Golpes de tristeza y derrames de alegría

Por Gustavo E. Etkin
 
Sus padres eran dioses.
Su divinidad era notoria y fuerte en ciertos momentos.
Su madre era una diosa cuando se le acercaba sonriente y le decía: “¡Tomá esta florcita!”
Y le daba una flor del jardín. Rosa o jazmín. Y él la olía y flotaba en felicidad que se derramaba en su cuerpo.
 
Su padre cuando lo subía sonriente y lo llevaba en brazos. Llevado por un dios.
Desde los cinco años lo esperaba todos los días en la puerta de entrada de su casa, cuando volvía del consultorio. Abría la puerta y al ver a su hijo lo levantaba upa.
Era la felicidad, también derramada en él.
Hasta que una vez le pidió: ¡Papi, upa! El padre lo subió, pero de pronto dijo: “-Ya estás grande”, y lo puso en el suelo.

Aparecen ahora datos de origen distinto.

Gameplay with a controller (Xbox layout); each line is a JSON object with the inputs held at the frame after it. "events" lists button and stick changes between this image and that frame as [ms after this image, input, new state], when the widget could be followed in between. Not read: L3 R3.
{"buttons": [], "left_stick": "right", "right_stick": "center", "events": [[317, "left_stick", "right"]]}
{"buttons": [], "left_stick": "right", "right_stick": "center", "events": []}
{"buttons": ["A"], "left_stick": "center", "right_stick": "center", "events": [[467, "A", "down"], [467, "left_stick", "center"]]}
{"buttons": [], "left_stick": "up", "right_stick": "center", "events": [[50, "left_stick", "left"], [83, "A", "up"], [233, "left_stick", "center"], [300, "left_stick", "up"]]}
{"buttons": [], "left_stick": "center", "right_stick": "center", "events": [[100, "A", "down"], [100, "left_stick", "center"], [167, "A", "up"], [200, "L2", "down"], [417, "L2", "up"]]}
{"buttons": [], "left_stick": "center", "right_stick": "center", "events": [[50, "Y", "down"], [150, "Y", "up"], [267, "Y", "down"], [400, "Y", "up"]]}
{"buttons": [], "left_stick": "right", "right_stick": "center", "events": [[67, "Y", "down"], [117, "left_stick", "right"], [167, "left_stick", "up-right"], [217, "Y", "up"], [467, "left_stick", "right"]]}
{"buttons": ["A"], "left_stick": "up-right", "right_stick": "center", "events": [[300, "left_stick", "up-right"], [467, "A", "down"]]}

Sintió entonces un golpe de tristeza. “¿Entonces upa nunca más?”, pensó. Y se le llenaron los ojos de lágrimas.
Su madre, siempre un día por semana –que él esperaba ansioso– le traía sonriente las flores. Era la felicidad derramándose en su cuerpo.
Hasta que llegó un día en que, como siempre, él esperaba. Pero ella no vino. Entonces le preguntó: -¿Mami, por qué no me traés más flores?
-“Pero nene, ¿no ves que no hay más jardín?, le respondió su madre.
Entonces también se le llenaron los ojos de lágrimas.
Otro golpe de tristeza.
O cuando creía, no dudaba, que existían los Reyes Magos. Una vez por año ponía sus zapatitos cerca de la ventana de su dormitorio, y al día siguiente siempre le aparecían regalos. Eran los Reyes Magos. Se sentía feliz.
Hasta que una vez sus padres le dijeron, como si fuese algo banal, que los Reyes Magos no existían. Que eran ellos.
Ahí fue otro golpe de tristeza. Se escondió y lloró en silencio.
Otra vez, a los ocho años, estaba en el asiento del auto junto a su padre, que iba dirigiendo.
De pronto le vio pelos blancos.
-Papi, ¿por qué tenés pelos blancos?, le preguntó.
-Porque me estoy quedando viejo.
– Entonces, ¿te vas a morir?
– Sí, claro. Le respondió con esfuerzo.
Ahí, otro golpe de tristeza. Se encogió, se llenaron sus ojos de lágrimas, y le dijo:
-Si vos te morís, voy a una farmacia, me compro un veneno y lo tomo.
-¡..No…como decís eso…!!!!!, respondió el padre casi desesperado.
La alegría, para él, era muy diferente. No eran golpes que hacían llorar. Era sentir en su cuerpo el derrame de algo lindo y tintineante. No eran golpes secos, como los de la tristeza. Era un mar suave y colorido que lo llenaba de campanitas y colores.
Como la alegría que sentía cuando su padre llegaba y lo levantaba upa o cuando su madre, sonriente, le traía una florcita.
Y con el tiempo la alegría no fue solamente por la llegada de su papá.
Era también por otro tipo de padres y madres que iban apareciendo en los gobiernos de América Latina.
Otras formas de recordar su historia.